### Materials provided
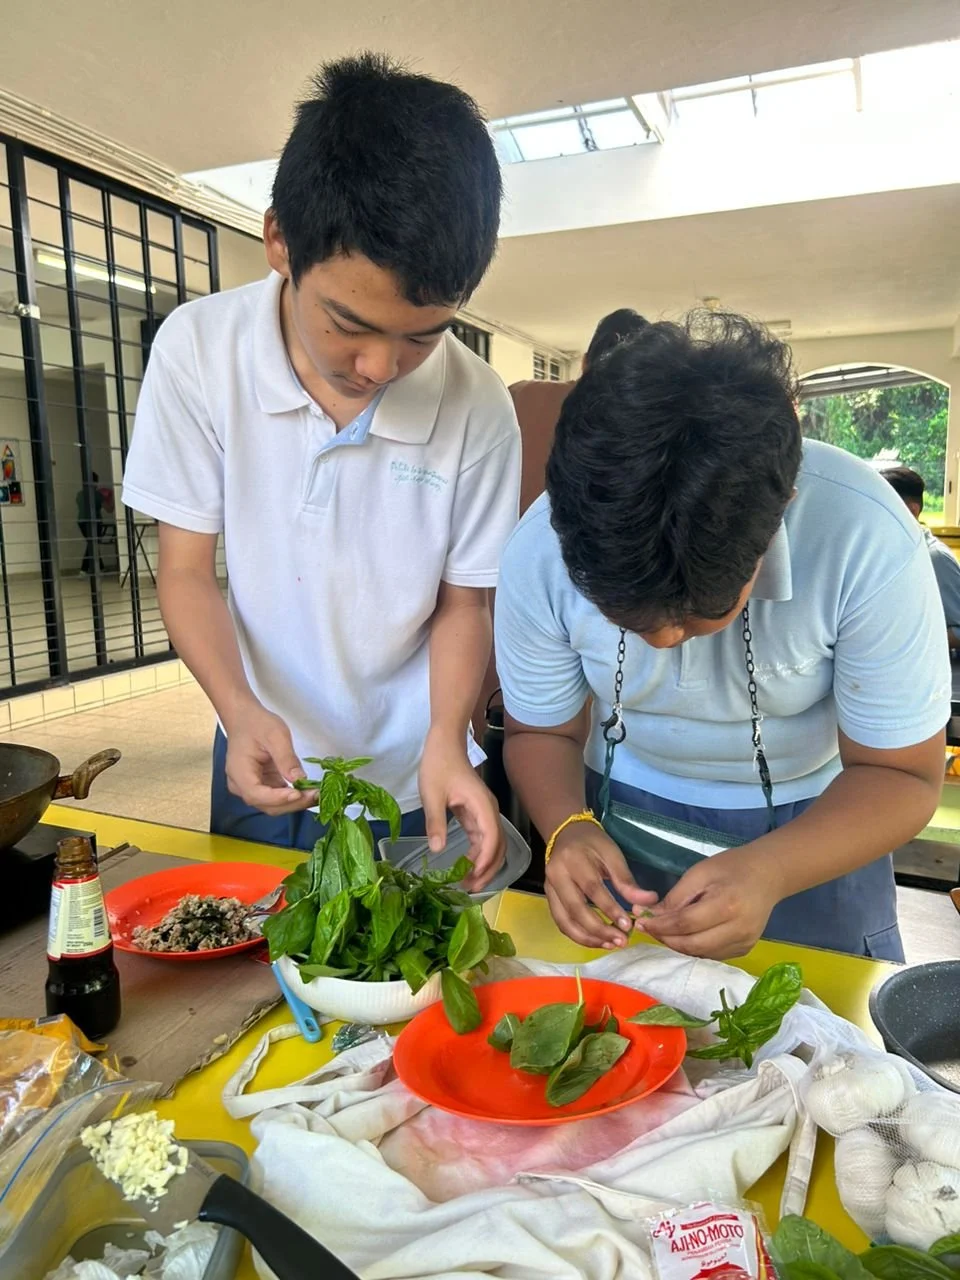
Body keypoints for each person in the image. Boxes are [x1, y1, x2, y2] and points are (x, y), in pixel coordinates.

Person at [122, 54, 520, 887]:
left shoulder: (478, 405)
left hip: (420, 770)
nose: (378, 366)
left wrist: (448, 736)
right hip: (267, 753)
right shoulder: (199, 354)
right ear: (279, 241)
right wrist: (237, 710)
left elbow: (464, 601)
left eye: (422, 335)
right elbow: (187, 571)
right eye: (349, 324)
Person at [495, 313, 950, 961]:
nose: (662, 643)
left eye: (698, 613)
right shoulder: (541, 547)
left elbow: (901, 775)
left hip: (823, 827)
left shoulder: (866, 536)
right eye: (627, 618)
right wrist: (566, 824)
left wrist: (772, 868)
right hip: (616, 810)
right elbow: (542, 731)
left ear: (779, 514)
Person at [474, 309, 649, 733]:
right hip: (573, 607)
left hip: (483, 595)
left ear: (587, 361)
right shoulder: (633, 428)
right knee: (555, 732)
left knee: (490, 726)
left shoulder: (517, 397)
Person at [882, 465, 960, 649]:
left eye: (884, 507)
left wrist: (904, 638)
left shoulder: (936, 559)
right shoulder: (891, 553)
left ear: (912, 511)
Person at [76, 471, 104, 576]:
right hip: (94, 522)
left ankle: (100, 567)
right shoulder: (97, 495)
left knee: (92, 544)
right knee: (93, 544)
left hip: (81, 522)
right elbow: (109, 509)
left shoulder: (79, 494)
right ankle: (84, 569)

### Exercise prompt
Quote exactly what appears from the line containing "right shoulder: (97, 495)" through the final line of the listing above, including both of those lines.

### Task result
right shoulder: (97, 495)
left knee: (92, 544)
right knee: (93, 544)
left hip: (81, 522)
right elbow: (109, 509)
left shoulder: (79, 494)
right ankle: (84, 569)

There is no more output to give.